I'm on Knime 2.7 and I'm trying to convert ~800K molecules to RDKit and then InchiKey. It works on 10K moleucles, but on the large set it keeps crashing. I even tried chunking it in batches of 10K, but after a few it still crashes. The error report from the Mac OS I'm getting is pasted in below.
Remark: Removed error report since it caused time out when loading this page.
Some additional info from the Xterm:
Invalid access of stack red zone 0x12c802ec8 rip=0x126513ad1
Bus error: 10
Also, I didn't see this problem in Knime 2.6 with the same dataset I'm running.

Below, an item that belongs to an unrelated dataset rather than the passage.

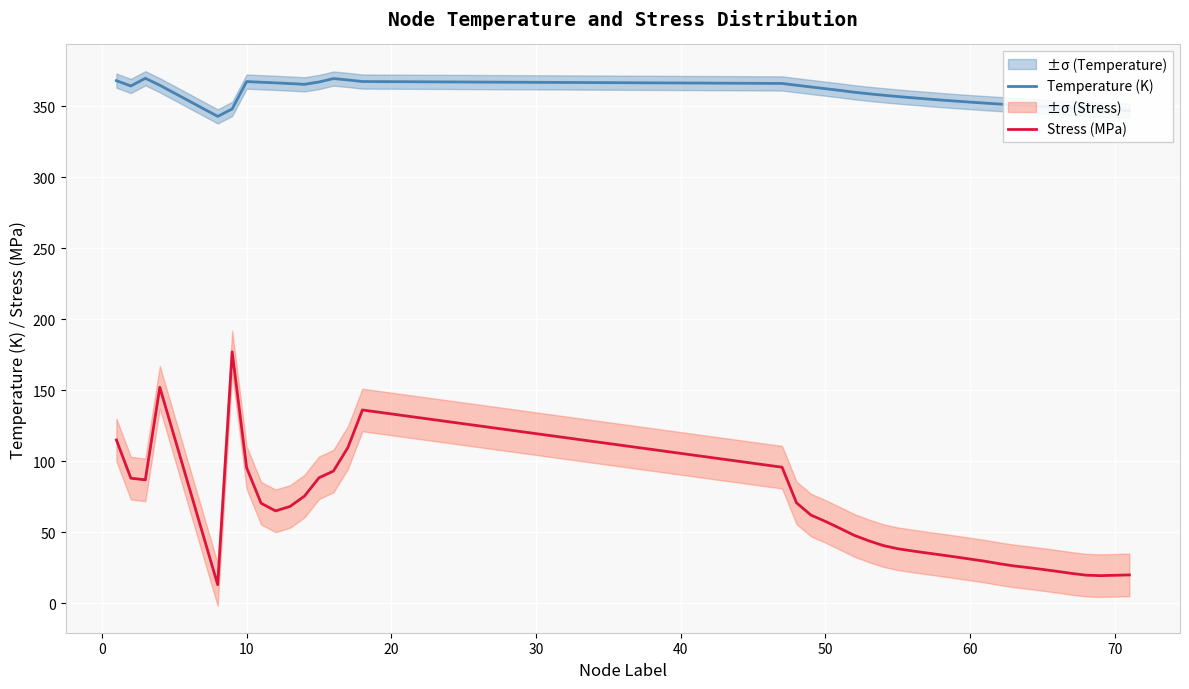

Which series has the largest range (max minus min)?

Stress (MPa)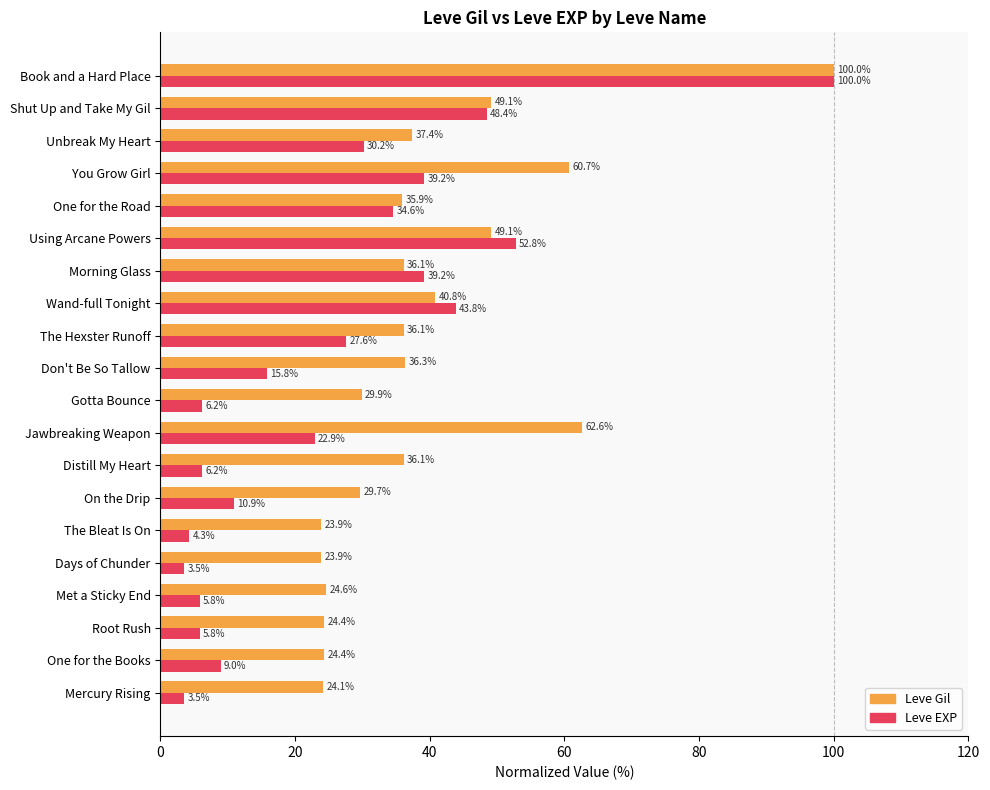

Is it true that Leve Gil equals 24.1 at Mercury Rising?

True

That's probably related to changes in the RDKit binaries. Would it be possibly that you isolate the problematic structures? It's probably not trivial as it crashes but your loop could help: Take 10k rows at a time and write them into a CSV file (use the overwrite option). After the CSV writer finishes, run them through the RDKit node. Make sure to connect the CSV writer and the RDKit node using a variable connection so that the CSV writer finishes before the rdkit node executes. The CSV file will then contain the molecule(s) that cause the crash. Maybe you can do it again on the subset with a batch size of 100 until you isolate the problematic structure.
Which update site of the RDKit extension are you using (nightly or stable)?
Some good news. After finding the 1 molecule that was causing a problem (I sent you the sdf via email), the rest of the molecules were processed just fine.
And yes, I'm running the nightly updates.
Just to close this out here in case anyone else sees this: the problem Natasja was encountering is due to the JVM running out of stack space while processing a large molecule.
The fix is to edit the knime.ini file and increase the available stack space by adding, for example, "-Xss2048k".